Introduction to SMS

What is SMS?

SMS is an application that enables users to run a large number of programs which may have dependencies on one another, and in time, in a controlled environment with reasonable tolerance of both hardware and software failures, combined with good restart capabilities.

SMS submits tasks(jobs) and receives acknowledgments from the tasks when they change status and when they send events. SMS knows the relationships between tasks, and is able to submit dependent tasks when a given task changes its status, for example when it finishes. Users talk to SMS using either the command and display program (CDP), or its X-windows equivalent (XCdp). CDP takes command line input and has some full screen capabilities; XCdp is an X-Windows/Motif based program.

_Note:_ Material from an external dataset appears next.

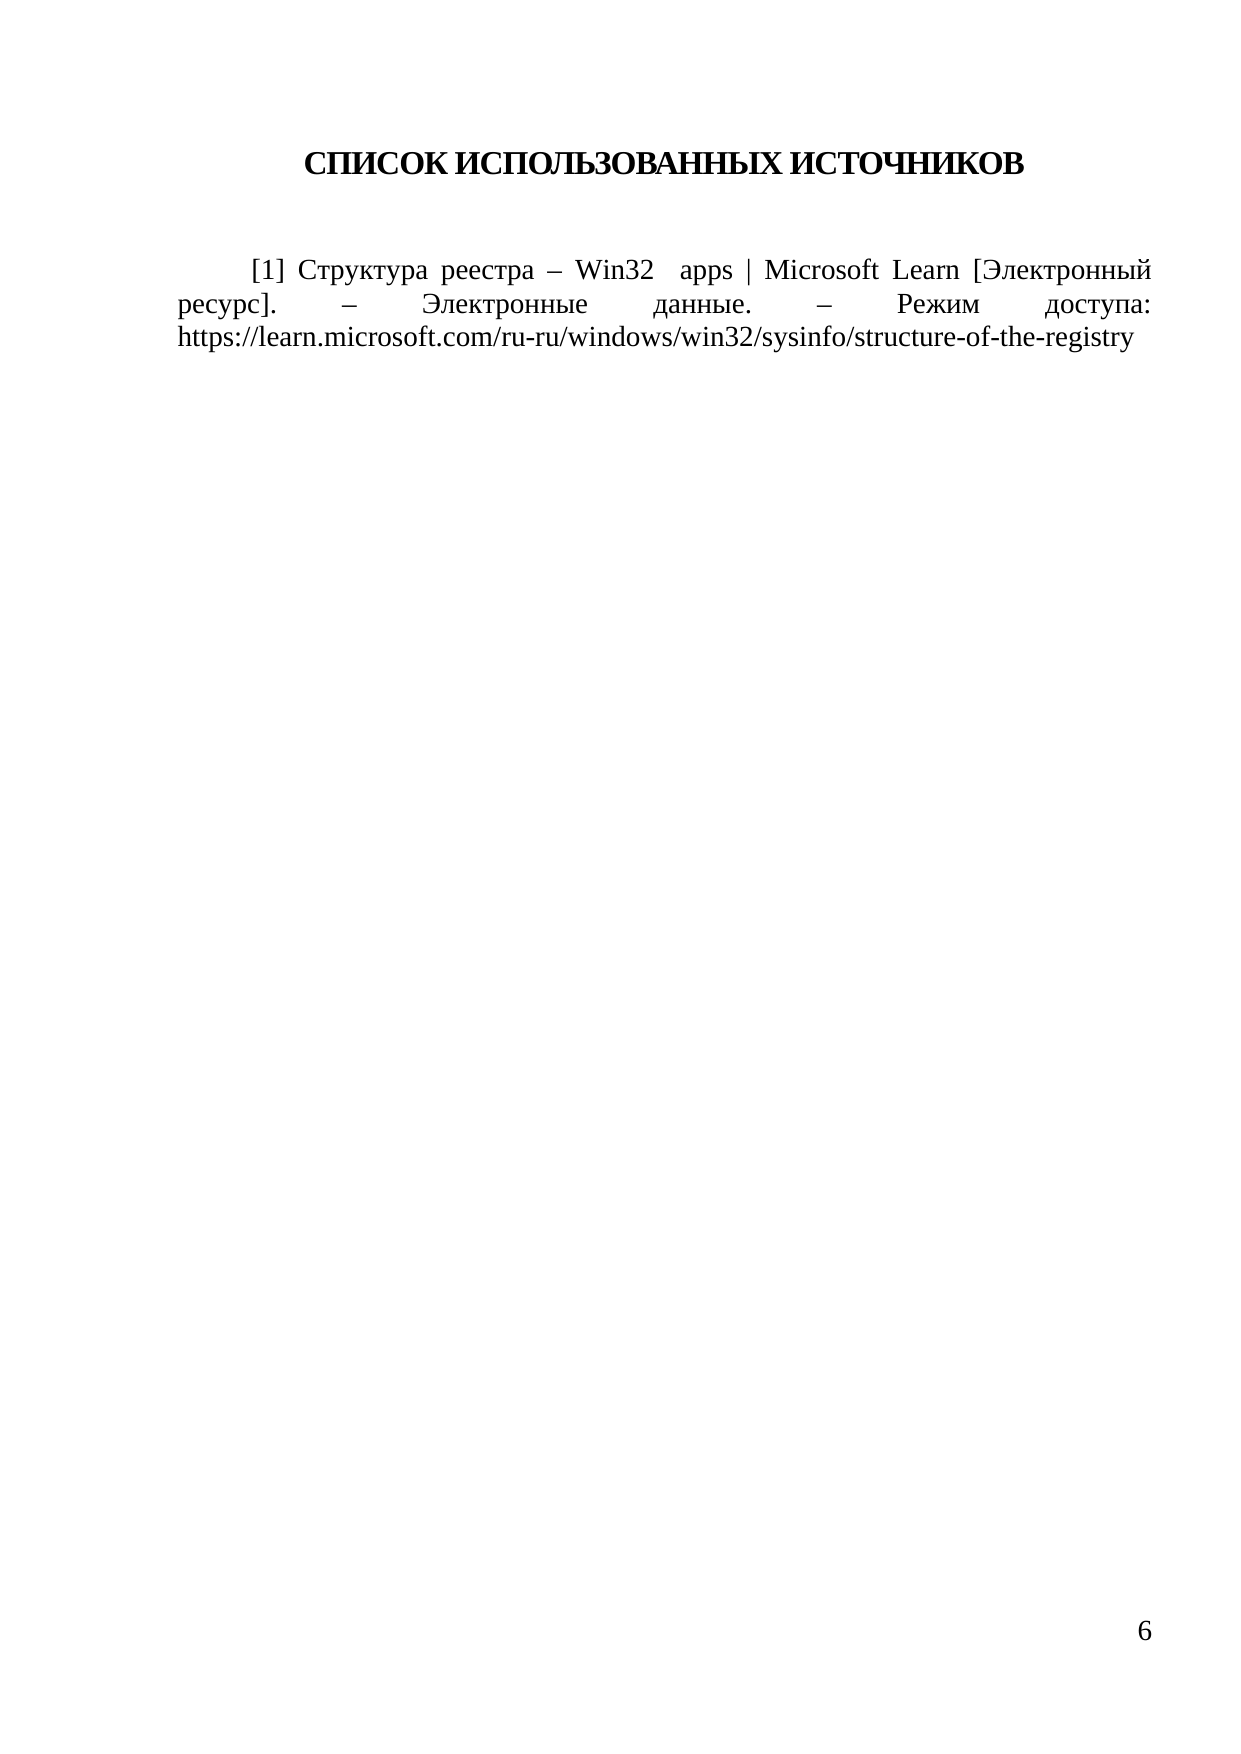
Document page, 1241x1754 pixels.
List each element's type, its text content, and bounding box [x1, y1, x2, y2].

text [1] Структура реестра – Win32 apps | Microsoft Learn [Электронный ресурс]. – Электронные данные. – Режим доступа: https://learn.microsoft.com/ru-ru/windows/win32/sysinfo/structure-of-the-registry [177, 252, 1152, 353]
text СПИСОК ИСПОЛЬЗОВАННЫХ ИСТОЧНИКОВ [177, 143, 1152, 181]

SMS runs as a server receiving requests from clients. CDP and the suite jobs are the clients. Communication is based on SUN RPC using TCP/IP, with UDP/IP used for broadcasts. Note that SMS is a scheduler and is not a queueing system such as NQS or RQS.

SMS runs as a single-threaded server, serving one client at the time. When SMS is busy scheduling all clients wait and occasionally may timeout. The suite jobs and XCdp do try again, while CDP does not necessarily do so. XCdp does re-try some things. As from SMS V4.3 the task submission can be configured to be multi-threaded (but not for VMS.)

VMS support was discontinued in version 4.4. You may still use the old client on VMS to talk to SMS 4.4.

Terminology and typography

Command names in this text are written in this fashion, and corresponding sections in the manual pages is shown within parentheses. UNIX manual page sections are numbered from one to eight; for example, the UNIX C shell is shown as csh(1) which indicates it is in the first section of the UNIX manual pages. users(CDP) indicates the command users is a CDP command and its manual page can be obtained from the CDP section of the manual pages. Sections denoted IOI, CDP, PLAY and SMS are all part of the SMS manual pages.

A concept is a name used in this document to describe an idea.

A variable is used a lot through out this document.

A node is a SMS task, family, suite or equivalent when it does not matter of which we are talking about.

Extracts from script or definition files look like this

  # This is in a file
  and this is important in this file
  some other lines

Colors are also used to highligh the status of a node, like if node /x/y/z is active, it would look like /x/y/z.